California Home Sales Plunge in March
The California housing market will continue softening because home prices are too high while too many homes remain unsold, industry observers said after a trade group reported a steep drop in home sales.
Nationally, bad credit mortgage woes and harsh winter weather were the main culprits for an 8.4 percent decline in sales of existing homes in March from the month before, the National Assication of Realtors said.
It was the sharpest month-to-month fall since a 12.6 percent plunge in January 1989. In California, existing home sales fell by 8.1 percent from the month before, the California Association of Realtors said.
Prices held up better, with the national median price declining 0.3 percent from a year earlier to $217,000, and rising 3.2 percent from a year earlier in California to $580,090.
- The worse-than-expected national sales report made some analysts a bit more bearish on housing.
- Prices still need to drop to make homes more affordable for buyers, they said.
- Also, in response to the bad credit mess, lenders have tightened standards, making it harder for some borrowers to get vital home mortgage money.
- Inventories of unsold homes nationally rose to a 7.3-month supply at the current sales pace, the highest since October, putting further downward pressure on prices.
The bottom line… is that the bottom isn’t here yet.
“The urgency that characterized the boom has definitely dissipated,” said Leslie Appleton-Young of the California Assn. of Realtors. “For the first time in the last 10 years, we forecast a softening in the median home price.”
Home sales in California will fall 7 percent in 2007 compared with last year, she predicted Tuesday, and the median price will drop 2 percent.
Some California housing markets are stronger than others, Appleton-Young said. The Bay Area is the most robust and Southern California is mostly holding its ground, despite fears of rising defaults.
But weakness is emerging in the Inland Empire and the Central Valley, where home builders have been adding more supply than in coastal areas, and more California mortgage problems are beginning to pop up.
The median home price paid for a home in Southern California last month was $505,000, up 4.6 percent from March 2006. Sales volume, however, dropped 32.4 percent from a year earlier, reflecting a trend that began 18 months ago when the red-hot market first began to cool.

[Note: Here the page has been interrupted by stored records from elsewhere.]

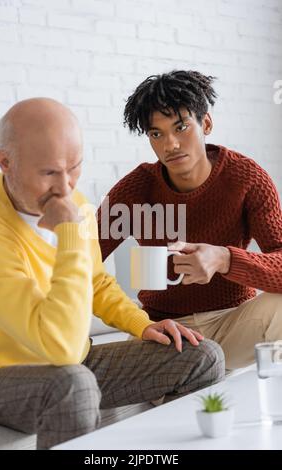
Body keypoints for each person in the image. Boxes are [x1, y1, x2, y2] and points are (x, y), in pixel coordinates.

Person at [0, 98, 224, 450]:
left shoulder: (76, 204)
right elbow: (60, 347)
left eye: (75, 168)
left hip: (77, 361)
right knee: (72, 384)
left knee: (201, 356)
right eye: (49, 172)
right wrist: (68, 233)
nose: (65, 188)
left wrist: (142, 324)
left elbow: (96, 282)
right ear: (5, 162)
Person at [97, 70, 282, 372]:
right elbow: (84, 261)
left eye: (180, 127)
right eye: (156, 134)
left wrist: (224, 259)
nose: (170, 144)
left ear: (205, 123)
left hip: (234, 324)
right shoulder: (136, 188)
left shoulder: (247, 178)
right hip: (166, 333)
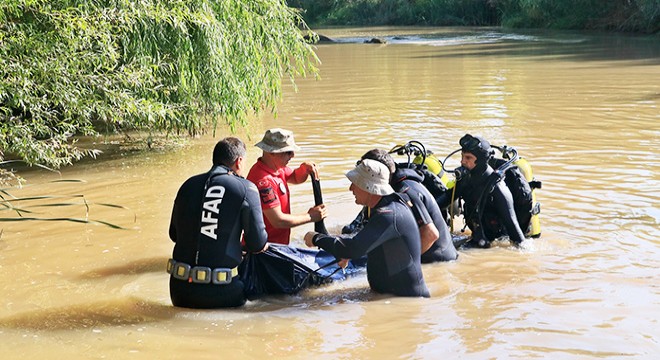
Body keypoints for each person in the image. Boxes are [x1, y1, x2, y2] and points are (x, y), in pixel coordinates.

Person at [304, 159, 430, 298]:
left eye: (355, 183)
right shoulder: (385, 207)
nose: (350, 188)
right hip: (389, 299)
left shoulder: (388, 215)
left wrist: (315, 238)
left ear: (368, 187)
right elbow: (364, 243)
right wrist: (347, 254)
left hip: (404, 302)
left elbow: (353, 248)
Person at [167, 137, 268, 308]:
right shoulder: (246, 188)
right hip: (224, 292)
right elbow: (257, 243)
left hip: (179, 291)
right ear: (239, 161)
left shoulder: (188, 185)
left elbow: (174, 235)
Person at [360, 149, 459, 262]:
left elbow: (431, 234)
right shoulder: (390, 187)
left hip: (437, 260)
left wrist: (401, 263)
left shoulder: (405, 190)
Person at [436, 134, 526, 248]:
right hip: (477, 237)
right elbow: (445, 200)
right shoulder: (465, 179)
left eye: (468, 158)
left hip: (494, 243)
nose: (462, 161)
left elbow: (517, 236)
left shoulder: (498, 189)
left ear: (481, 160)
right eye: (462, 156)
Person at [247, 128, 327, 245]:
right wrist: (310, 216)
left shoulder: (277, 168)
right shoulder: (263, 181)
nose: (293, 155)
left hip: (278, 245)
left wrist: (304, 169)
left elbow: (294, 177)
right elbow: (278, 221)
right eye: (288, 152)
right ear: (272, 153)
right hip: (265, 248)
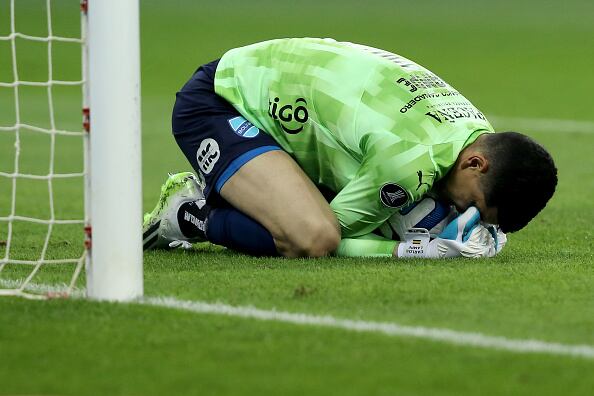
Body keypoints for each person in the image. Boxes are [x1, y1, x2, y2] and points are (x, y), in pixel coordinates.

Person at [143, 38, 557, 259]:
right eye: (475, 208)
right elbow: (336, 236)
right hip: (223, 101)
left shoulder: (475, 129)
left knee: (398, 211)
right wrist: (411, 249)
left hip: (273, 87)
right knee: (312, 235)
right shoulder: (409, 161)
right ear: (477, 162)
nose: (464, 214)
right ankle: (190, 213)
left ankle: (248, 188)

Economist Christopher Thornberg of Beacon Economics said prices usually lag behind fundamental changes in the market. He said he was suspicious of reports that California home loan demand was picking up in some areas.
“The numbers keep getting worse and worse,” he said. “Housing has no more ‘up’ in it. Prices have to start coming down or the market will stall.”
Years of rising prices have shrunk the pool of potential buyers so much that momentum is now impossible to sustain, Thornberg said.
A 10 percent down payment to get into a median-priced Southern California home requires a buyer to spend $40,000 a year on housing from then on, he estimated.
“How many families can afford that? The answer is: not many,” Thornberg said.
Prices stayed artificially high during the recent boom, he said, because sub-prime, or bad credit home loan, lenders gave loans to marginally qualified buyers who could not otherwise afford houses.
The sustained increases in home values strongly motivated investors to catch the wave. There is also a chance of a recession by the end of the year that might reduce the number of jobs and pull down housing prices by adding more foreclosed homes to the market.
In Orange County, meanwhile, the inventory of housing for sale is growing, with the number of homes in escrow at half the level of the year-earlier period, said Steven Thomas, president of Re/Max Real Estate Services.
“The overall market has really changed,” he said. “We were trucking along nicely in February and then sub-prime [bad credit home loan woes] hit in March.”
Inventory will rise through the spring and summer, Thomas predicted, before “frustrated unsuccessful sellers throw in the towel” and cut their prices.